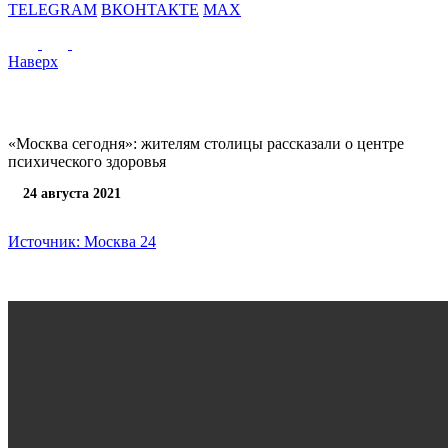
TELEGRAM
ВКОНТАКТЕ
MAX
Наверх
«Москва сегодня»: жителям столицы рассказали о центре
психического здоровья
24 августа 2021
Источник: Москва 24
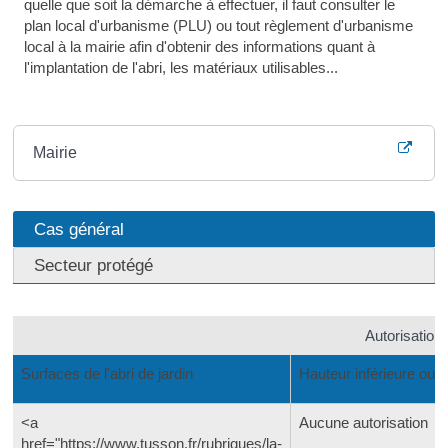
quelle que soit la démarche à effectuer, il faut consulter le
plan local d'urbanisme (PLU) ou tout règlement d'urbanisme
local à la mairie afin d'obtenir des informations quant à
l'implantation de l'abri, les matériaux utilisables...
Où s’adresser ?
Mairie
Cas général
Secteur protégé
Autorisation
Surfaces de l'abri de jardin
Hauteur inférieure ou 
<a
Aucune autorisation
href="https://www.tusson.fr/rubriques/la-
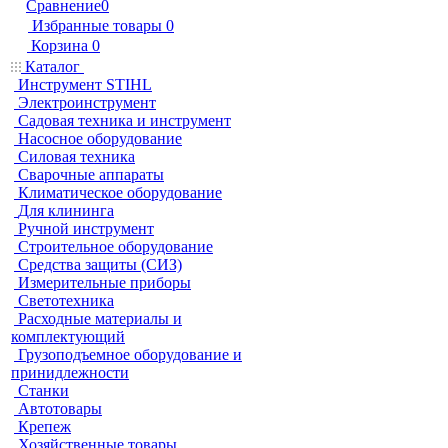
Сравнение
0
Избранные товары
0
Корзина
0
Каталог
Инструмент STIHL
Электроинструмент
Садовая техника и инструмент
Насосное оборудование
Силовая техника
Сварочные аппараты
Климатическое оборудование
Для клининга
Ручной инструмент
Строительное оборудование
Средства защиты (СИЗ)
Измерительные приборы
Светотехника
Расходные материалы и
комплектующий
Грузоподъемное оборудование и
принидлежности
Станки
Автотовары
Крепеж
Хозяйственные товары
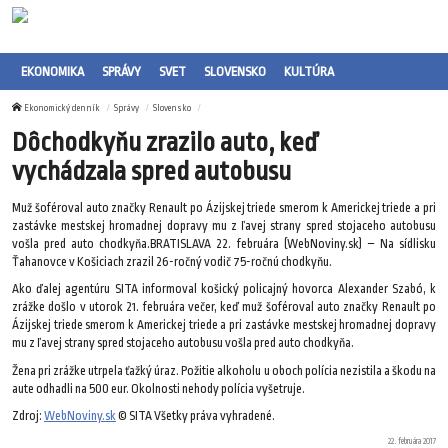
EKONOMIKA
SPRÁVY
SVET
SLOVENSKO
KULTÚRA
Ekonomický denník
Správy
Slovensko
Dôchodkyňu zrazilo auto, keď
vychádzala spred autobusu
Muž šoféroval auto značky Renault po Ázijskej triede smerom k Americkej triede a pri
zastávke mestskej hromadnej dopravy mu z ľavej strany spred stojaceho autobusu
vošla pred auto chodkyňa.BRATISLAVA 22. februára (WebNoviny.sk) – Na sídlisku
Ťahanovce v Košiciach zrazil 26-ročný vodič 75-ročnú chodkyňu.
Ako ďalej agentúru SITA informoval košický policajný hovorca Alexander Szabó, k
zrážke došlo v utorok 21. februára večer, keď muž šoféroval auto značky Renault po
Ázijskej triede smerom k Americkej triede a pri zastávke mestskej hromadnej dopravy
mu z ľavej strany spred stojaceho autobusu vošla pred auto chodkyňa.
Žena pri zrážke utrpela ťažký úraz. Požitie alkoholu u oboch polícia nezistila a škodu na
aute odhadli na 500 eur. Okolnosti nehody polícia vyšetruje.
Zdroj:
WebNoviny.sk
© SITA Všetky práva vyhradené.
22. februára 2017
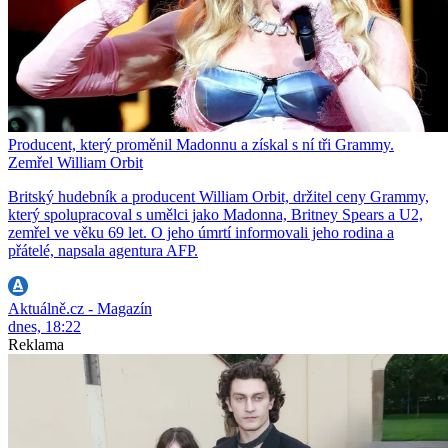
Producent, který proměnil Madonnu a získal s ní tři Grammy.
Zemřel William Orbit
Britský hudebník a producent William Orbit, držitel ceny Grammy,
který spolupracoval s umělci jako Madonna, Britney Spears a U2,
zemřel ve věku 69 let. O jeho úmrtí informovali jeho rodina a
přátelé, napsala agentura AFP.
Aktuálně.cz - Magazín
dnes, 18:22
Reklama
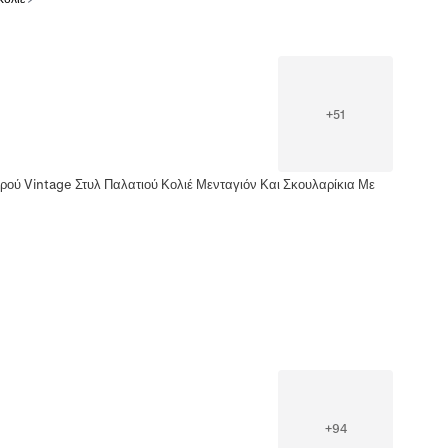
+
51
ρού Vintage Στυλ Παλατιού Κολιέ Μενταγιόν Και Σκουλαρίκια Με
+
94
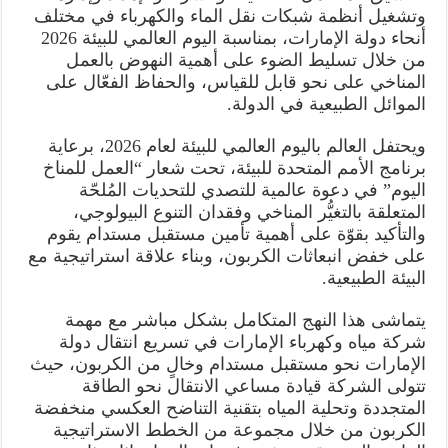
وتشغيل أنظمة شبكات نقل الماء والكهرباء في مختلف
أنحاء دولة الإمارات، بمناسبة اليوم العالمي للبيئة 2026
من خلال تسليط الضوء على أهمية النهوض بالعمل
المناخي على نحو قابل للقياس، والحفاظ الفعّال على
الموائل الطبيعية في الدولة.
ويحتفل العالم باليوم العالمي للبيئة لعام 2026، برعاية
برنامج الأمم المتحدة للبيئة، تحت شعار “العمل للمناخ
اليوم” في دعوة عالمية للتصدي للتحديات المُلحّة
المتعلقة بالتغيُّر المناخي وفقدان التنوع البيولوجي،
والتأكيد بقوّة على أهمية تأمين مستقبل مستدام يقوم
على خفض انبعاثات الكربون، وبناء علاقة استراتيجية مع
البيئة الطبيعية.
يتماشى هذا النهج المتكامل بشكل مباشر مع مهمة
شركة مياه وكهرباء الإمارات في تسريع انتقال دولة
الإمارات نحو مستقبل مستدام وخالٍ من الكربون، حيث
تتولى الشركة قيادة مساعي الانتقال نحو الطاقة
المتجددة وتحلية المياه بتقنية التناضح العكسي منخفضة
الكربون من خلال مجموعة من الخطط الاستراتيجية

# # #

## [TASK TO CARRY OUT]
How many lines in the rows above contain the string "الإمارات"? Treat case as significant, and reply with the number alone.

## [RESULT OF THE TASK]
3